I learned, at a fairly young age, that life can change as quickly as it takes a heart to beat.
It was the day before Thanksgiving, 1973, when my father suffered a heart attack. He was 56 and I was 8. As the sole breadwinner, I am sure all the worries he had about caring for his wife and seven kids (four of whom were minors) were pinging in his head, keeping time with his rapid pulse rate.
Thankfully, after several weeks in the hospital, he was allowed to come home in time for Christmas. It was a gift; but frankly, the anxiety over his health issues would haunt me throughout his lifetime. Fortunately, he lived into his late eighties; but having no way of knowing that he would be blessed with longevity, I began the egg-shell walk that would span decades.
It took me well into my adulthood before my fears eased up a bit. Perhaps experiencing milestones that I worried might never come, like having my father walk me down the aisle, allowed me to exhale.
And now, at the age of 51, I think I have finally figured out a few things about that experience and how it shaped me and how it affects my interactions with clients.

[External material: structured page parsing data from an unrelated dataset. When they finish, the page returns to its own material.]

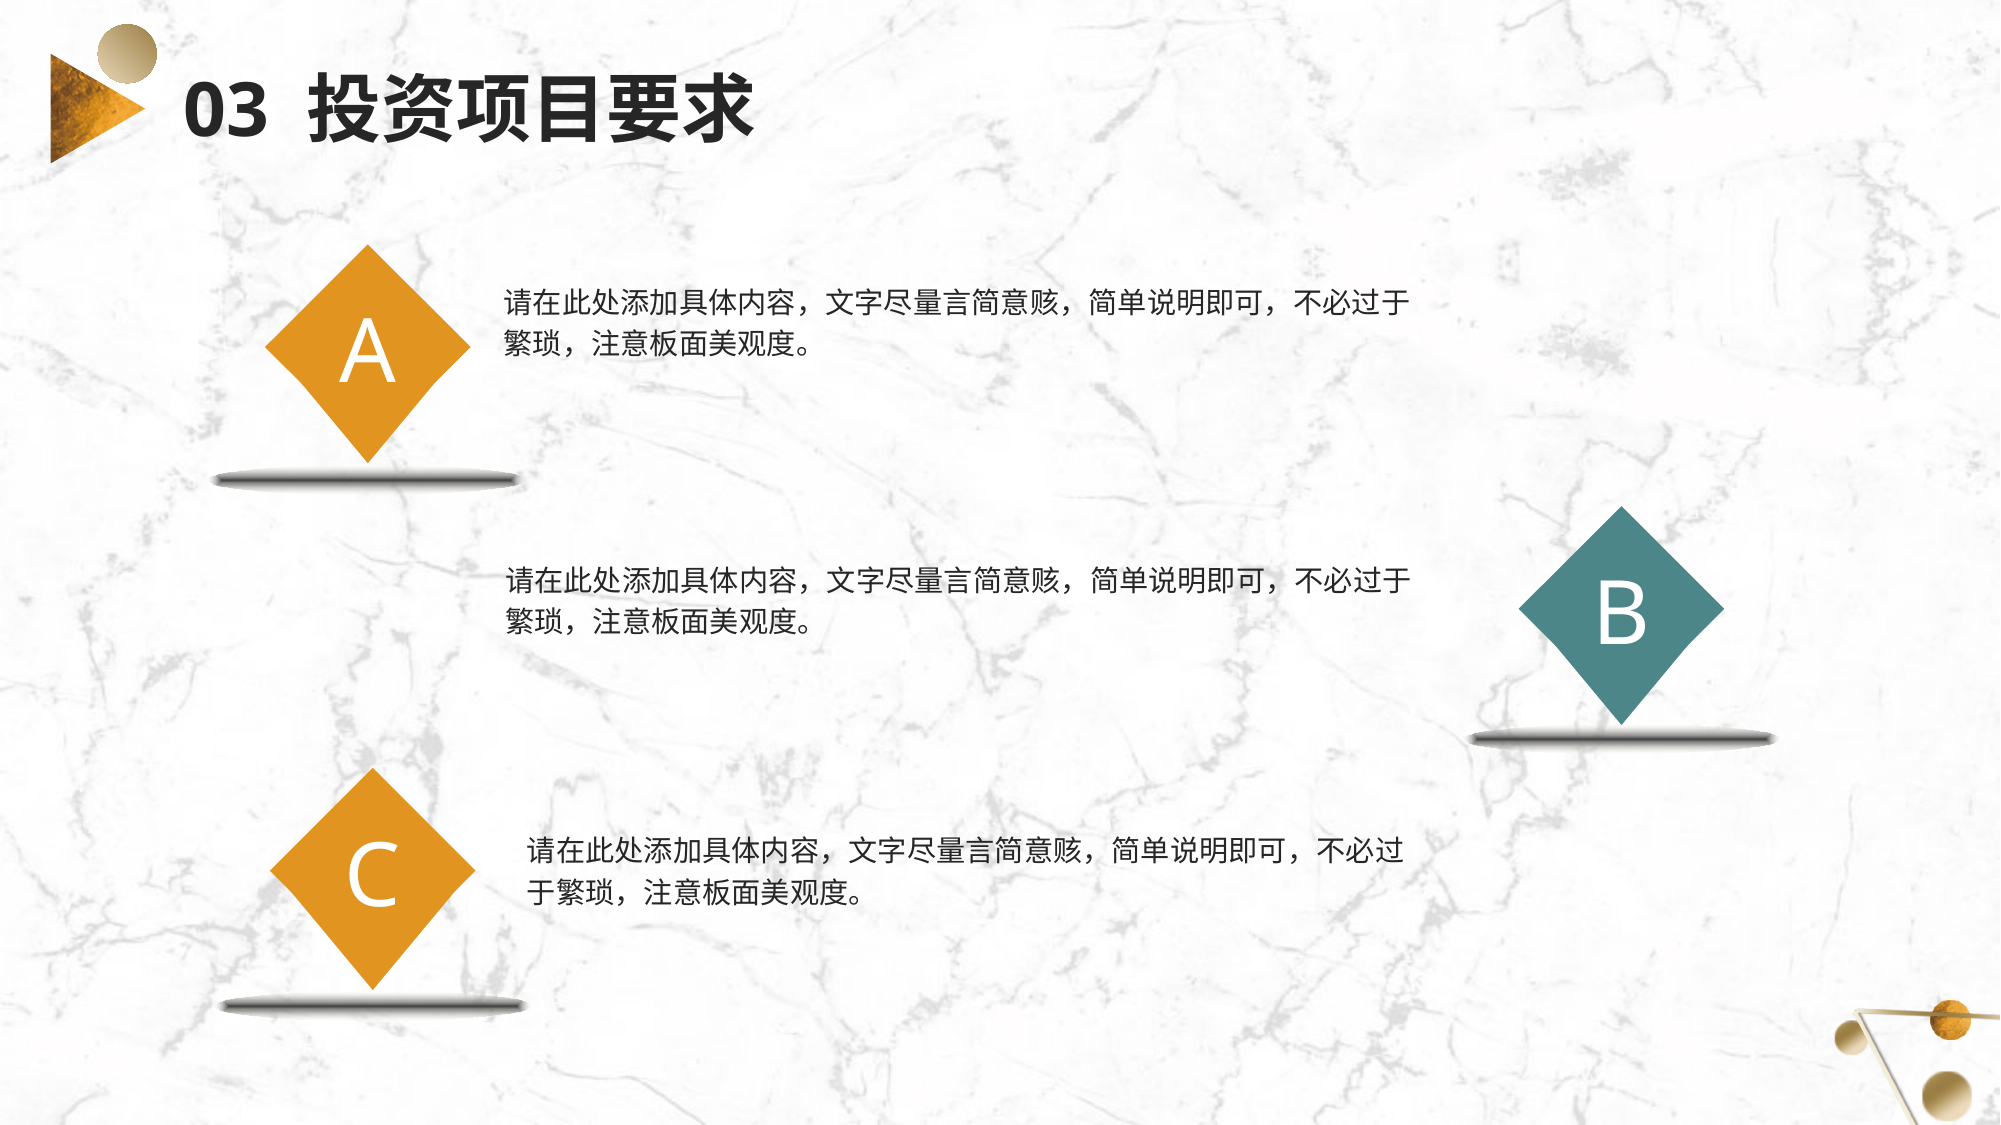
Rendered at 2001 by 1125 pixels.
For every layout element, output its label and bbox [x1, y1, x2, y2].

text_box [1518, 506, 1725, 726]
text_box [264, 244, 471, 464]
picture [0, 0, 2000, 1125]
text_box [269, 767, 476, 991]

I guess I’m a slow learner.
Discovering the up-side to this down-side has become most apparent in my profession. It has influenced how I relate to others. When clients come to me with their fears – real or imagined; likely or unlikely – their discomfort pulses in my stomach and I want to help them make it stop.
Though it has taken me some time to realize this, I fall into the pattern that my father had silently taught me.

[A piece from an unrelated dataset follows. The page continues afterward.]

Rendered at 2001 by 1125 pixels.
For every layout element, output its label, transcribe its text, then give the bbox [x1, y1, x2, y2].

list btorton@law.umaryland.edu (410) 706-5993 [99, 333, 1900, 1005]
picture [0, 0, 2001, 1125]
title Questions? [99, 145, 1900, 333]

He set about eliminating known threats and stresses that could undo him. He did it without so much as an eye-blink. He was methodical and the message was powerful: Control what you can; prepare in advance for what you can and then do your best not to dwell. Pay attention to new information that can change a situation and adjust accordingly, but don’t fixate.
Financial plans are all about that. It gives me great comfort to take someone’s worries and systematically address what changes need to be made – save more, work longer, spend less, down size, work part time, start a small business … the list goes on. I like giving them options – it puts the control back in their hands.
Even when the news isn’t as ideal as I would like, there is a sense of relief that comes from taking an honest look at a difficult situation and then making a plan. Clients always feel better.
Sometimes, though, there is no “better” to a situation. Over the years, I have helped clients get their affairs in order as the end of life approached. I have ensured that heirs quickly received proceeds from IRA accounts; I have even brought paperwork to wakes and funerals so that out of town family members could sign what they needed to and I could explain things in person. No amount of apologizing could ever make me feel like anything less than the grim reaper.
Eleven years after my father’s death, my mother passed away. The job I had performed for many clients now fell in my lap. There was no “me” to make it all go away. I moved slowly, though I knew what I was doing. It was as if dividing my mother’s assets was the final burial that I simply wasn’t ready for.
Thankfully, my siblings showed great understanding and realized that I was struggling with this morbid task. They were more patient with me than I was with myself.
No matter how many times I have walked into a situation like this for a client, I am affected. I can feel their sadness and uncertainty; and I think they know it. Never once have I been met with anything but relief; they don’t want to have to worry about one more thing.
After years of doing this for others, I finally see the gift I am able to give is more valuable than any inheritance: it is peace of mind that they are free to focus where they need to — on the more pressing matters of the heart.